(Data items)
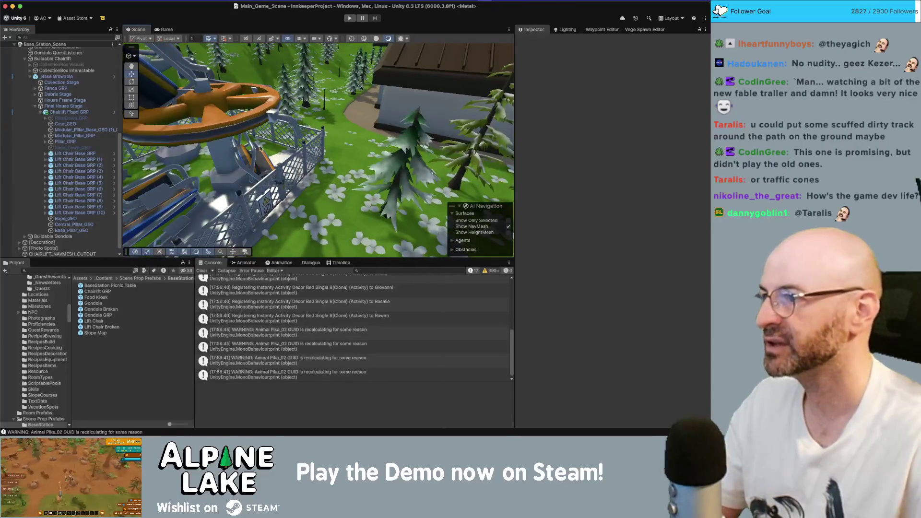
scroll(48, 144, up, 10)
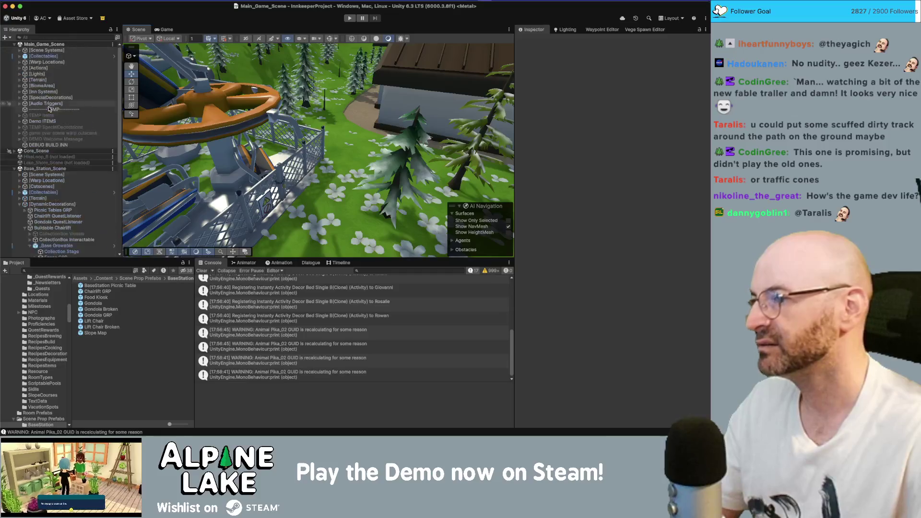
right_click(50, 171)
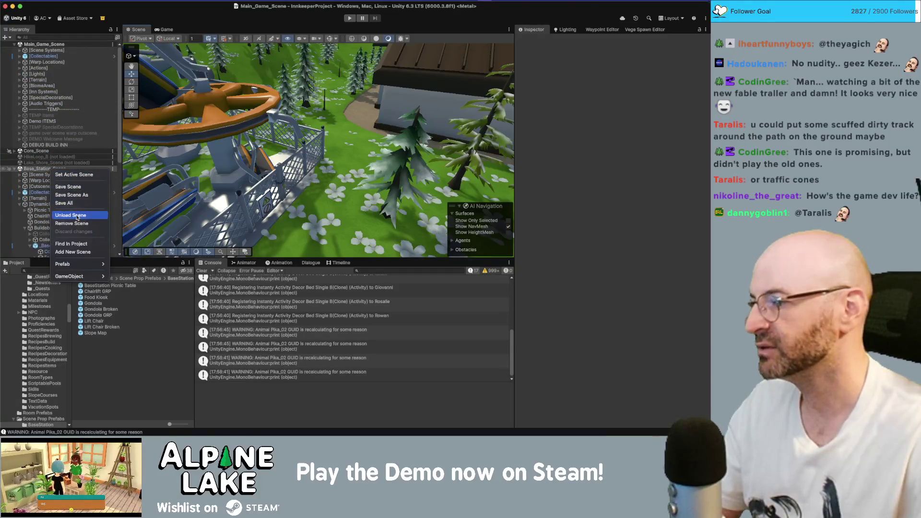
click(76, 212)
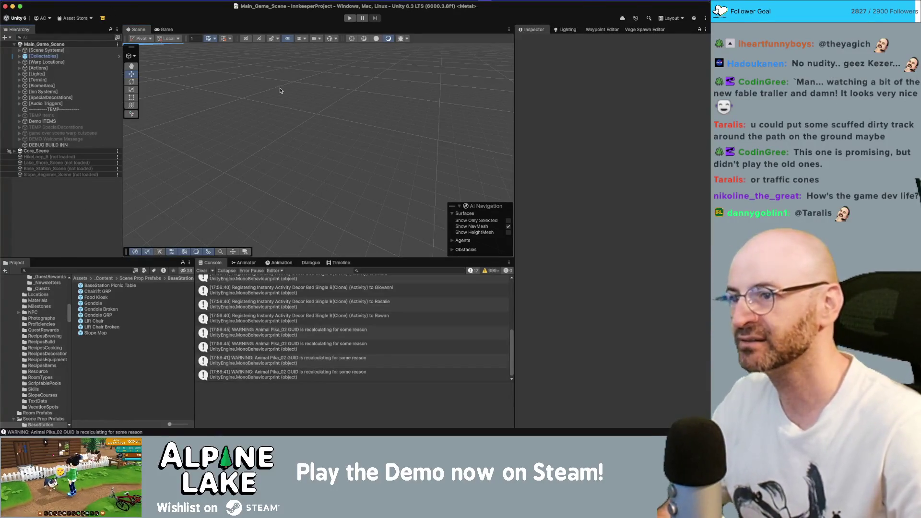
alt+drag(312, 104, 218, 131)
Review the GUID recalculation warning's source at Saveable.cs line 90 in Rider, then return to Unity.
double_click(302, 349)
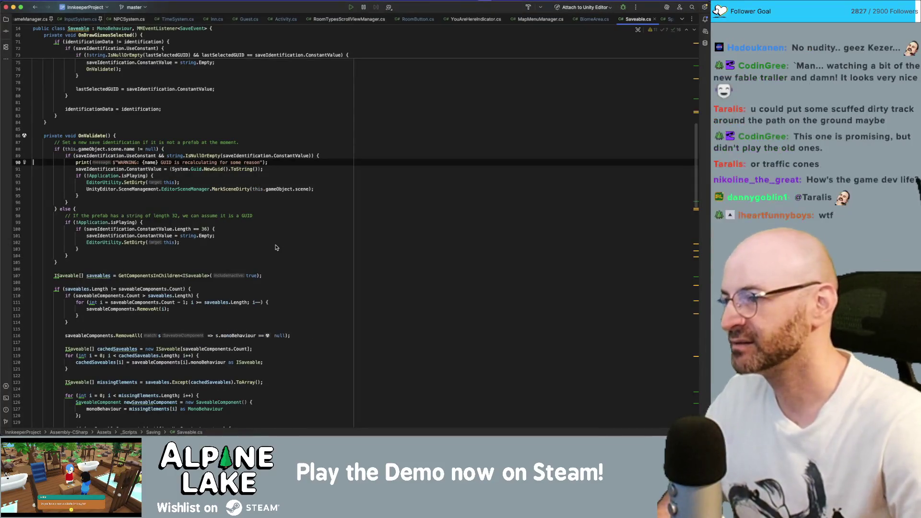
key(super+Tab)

==

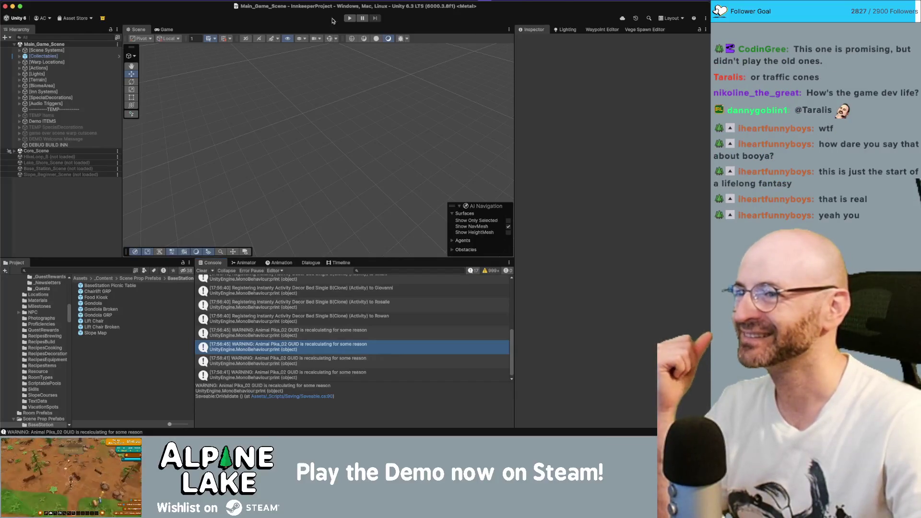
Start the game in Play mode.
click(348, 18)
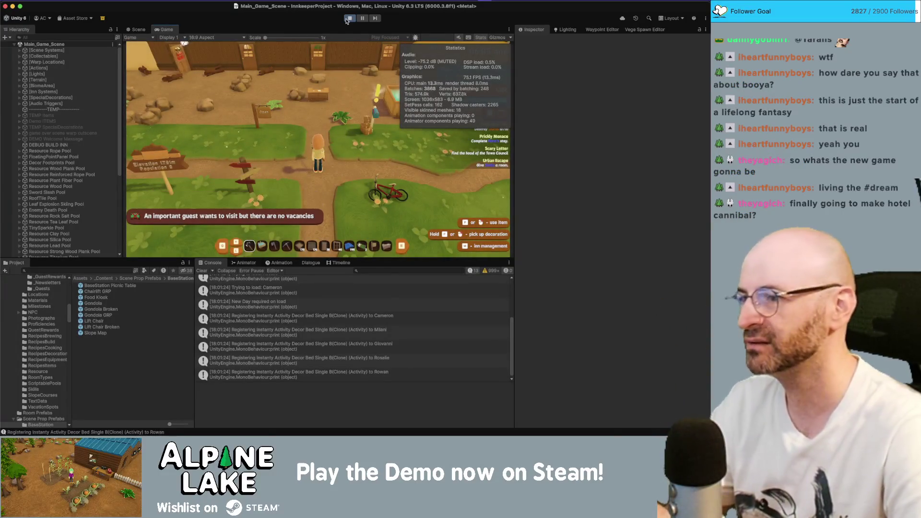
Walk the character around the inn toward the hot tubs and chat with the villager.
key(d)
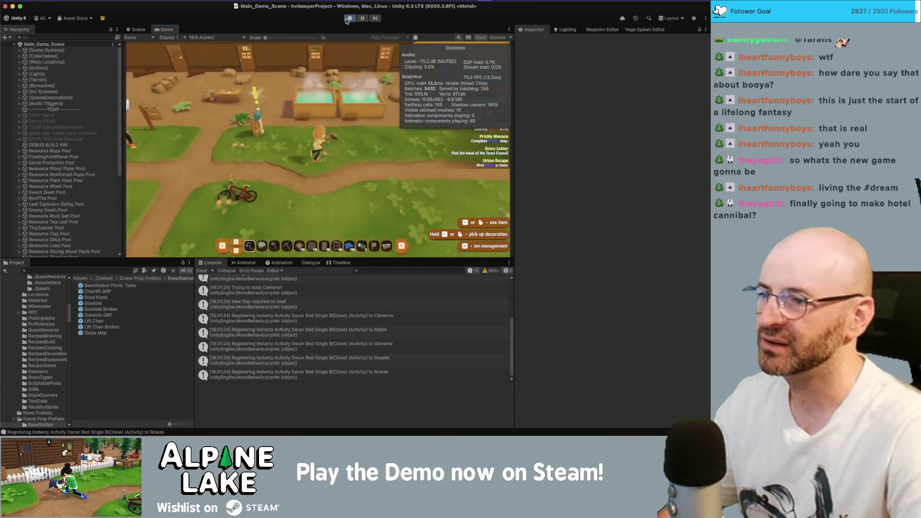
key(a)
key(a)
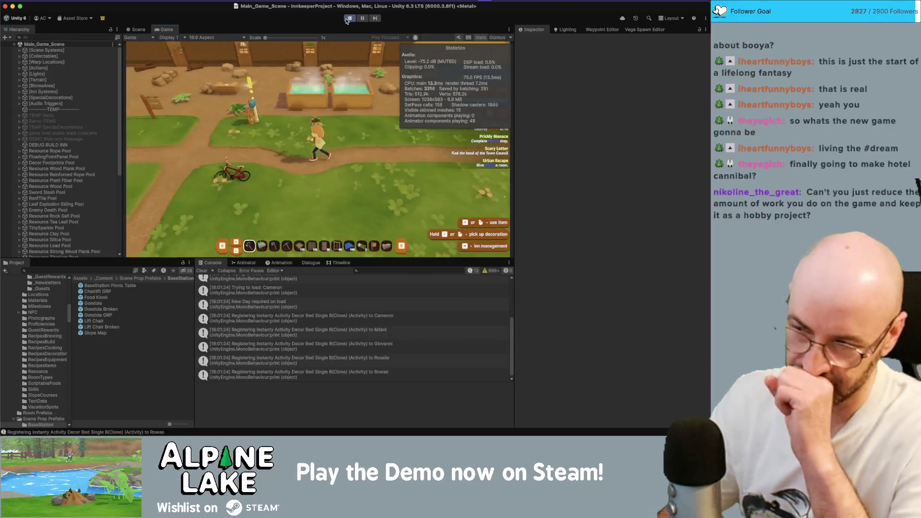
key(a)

- **Prompt**
From the records above, copy only the lines running from the line containing "scroll(48, 144, up, 10)" to the line containing "key(super+Tab)", both ends included. Leave the pictures out.

- **Result for this task**
scroll(48, 144, up, 10)
right_click(50, 171)
click(76, 212)
alt+drag(312, 104, 218, 131)
Review the GUID recalculation warning's source at Saveable.cs line 90 in Rider, then return to Unity.
double_click(302, 349)
key(super+Tab)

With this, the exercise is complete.